══ 文書本文
図5に示すように、まず、操作者が、教示装置3の操作画面32において座標系選択ボックス323で操作するロボット1の座標系を選択し、動作座標系及び動作軸の選択部305によりロボット1の座標系が選択される(ステップSt1)。次に、操作者が軸選択ダイヤル322(又は軸選択ボタン332)で操作するロボット1の動作軸を選択し、動作座標系及び動作軸の選択部305によりロボット1の動作軸が選択される(ステップSt2)。
【0023】
次に、1目盛り操作量設定部306において、選択した軸の作動範囲に応じて回転式ダイヤルにおける1目盛り分の操作量を設定する(ステップSt3)。その際には、前述のように、作動範囲の上限値近くでは、1目盛り分の操作量を小さく設定する。それによって、動作範囲外にまでは到達しにくくなることが期待される。さらに、操作方向が、ロボット1の動作軸の動作範囲の上限値に向かう方向では、1目盛り分の操作量を小さく設定し、動作範囲の上限値から初期の動作値へ戻る方向では、1目盛り分の操作量を大きく設定することもできる。
【0024】
ステップSt1からステップSt3の設定が終わった後、回転式ダイヤル表示部301によって表示された回転式ダイヤル321を回転操作し、回転操作量取得部302によって回転操作量を取得する。この回転式ダイヤル321の回転操作においては、前記回転操作量が回転式ダイヤル321の1目盛り分に達するごとに、効果音又は振動の発信部304が効果音又は振動を発する。そして、前記回転操作量から動作量指定部303がロボットの動作量を指定し、指定された動作量によってロボット1を実際に動作させる。(ステップSt4)。この際に、ステップSt3で、動作範囲の上限値に向かう方向の移動量を小さく設定していると、動作範囲の上限値に向かう方向の移動において位置の微調整がし易くなる。
════
══ 利用可能データ
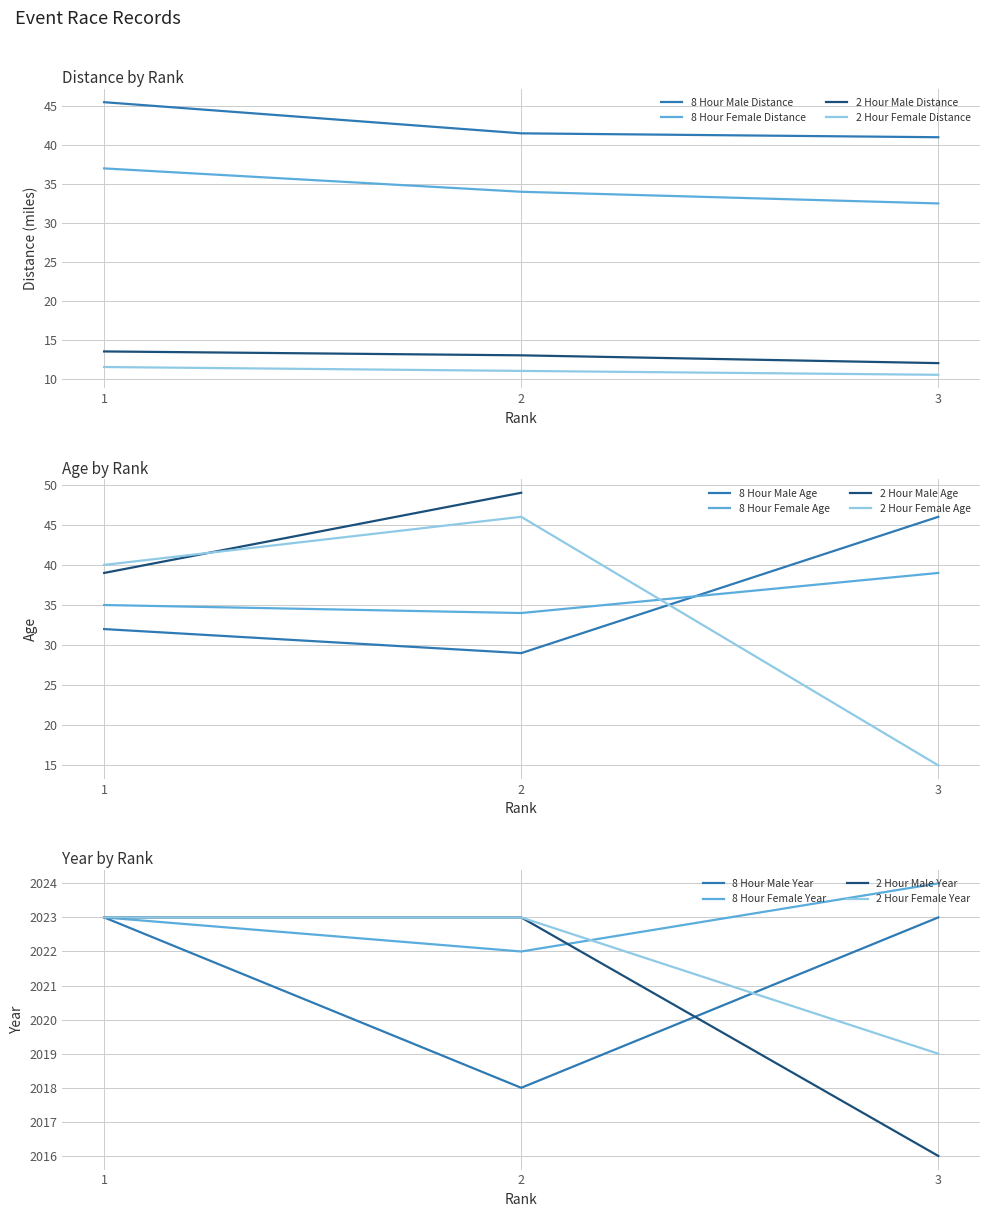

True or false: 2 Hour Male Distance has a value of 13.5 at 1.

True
════
══ 利用可能データ
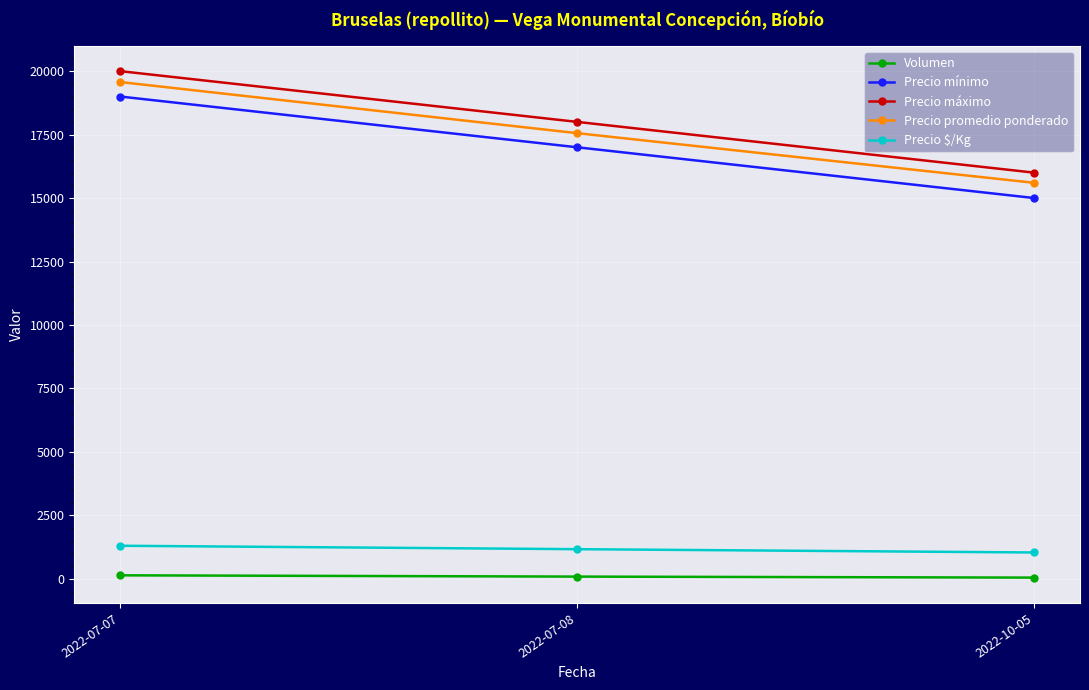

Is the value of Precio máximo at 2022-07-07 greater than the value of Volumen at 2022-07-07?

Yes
════
> 課題一覧:
a) 文書本文に登場する構成要素のうち、名称が「部」で終わり、参照符号が付されているものを、符号とともにすべて挙げてください。
b) 文書本文のうち、「図5に示すように、まず、操作」から「て位置の微調整がし易くなる。」に至るまでの全体を、一字一句変えずに書き写してください。

> 以下解答:
a)
動作座標系及び動作軸の選択部305
1目盛り操作量設定部306
回転式ダイヤル表示部301
回転操作量取得部302
効果音又は振動の発信部304
動作量指定部303

b)
図5に示すように、まず、操作者が、教示装置3の操作画面32において座標系選択ボックス323で操作するロボット1の座標系を選択し、動作座標系及び動作軸の選択部305によりロボット1の座標系が選択される(ステップSt1)。次に、操作者が軸選択ダイヤル322(又は軸選択ボタン332)で操作するロボット1の動作軸を選択し、動作座標系及び動作軸の選択部305によりロボット1の動作軸が選択される(ステップSt2)。
【0023】
次に、1目盛り操作量設定部306において、選択した軸の作動範囲に応じて回転式ダイヤルにおける1目盛り分の操作量を設定する(ステップSt3)。その際には、前述のように、作動範囲の上限値近くでは、1目盛り分の操作量を小さく設定する。それによって、動作範囲外にまでは到達しにくくなることが期待される。さらに、操作方向が、ロボット1の動作軸の動作範囲の上限値に向かう方向では、1目盛り分の操作量を小さく設定し、動作範囲の上限値から初期の動作値へ戻る方向では、1目盛り分の操作量を大きく設定することもできる。
【0024】
ステップSt1からステップSt3の設定が終わった後、回転式ダイヤル表示部301によって表示された回転式ダイヤル321を回転操作し、回転操作量取得部302によって回転操作量を取得する。この回転式ダイヤル321の回転操作においては、前記回転操作量が回転式ダイヤル321の1目盛り分に達するごとに、効果音又は振動の発信部304が効果音又は振動を発する。そして、前記回転操作量から動作量指定部303がロボットの動作量を指定し、指定された動作量によってロボット1を実際に動作させる。(ステップSt4)。この際に、ステップSt3で、動作範囲の上限値に向かう方向の移動量を小さく設定していると、動作範囲の上限値に向かう方向の移動において位置の微調整がし易くなる。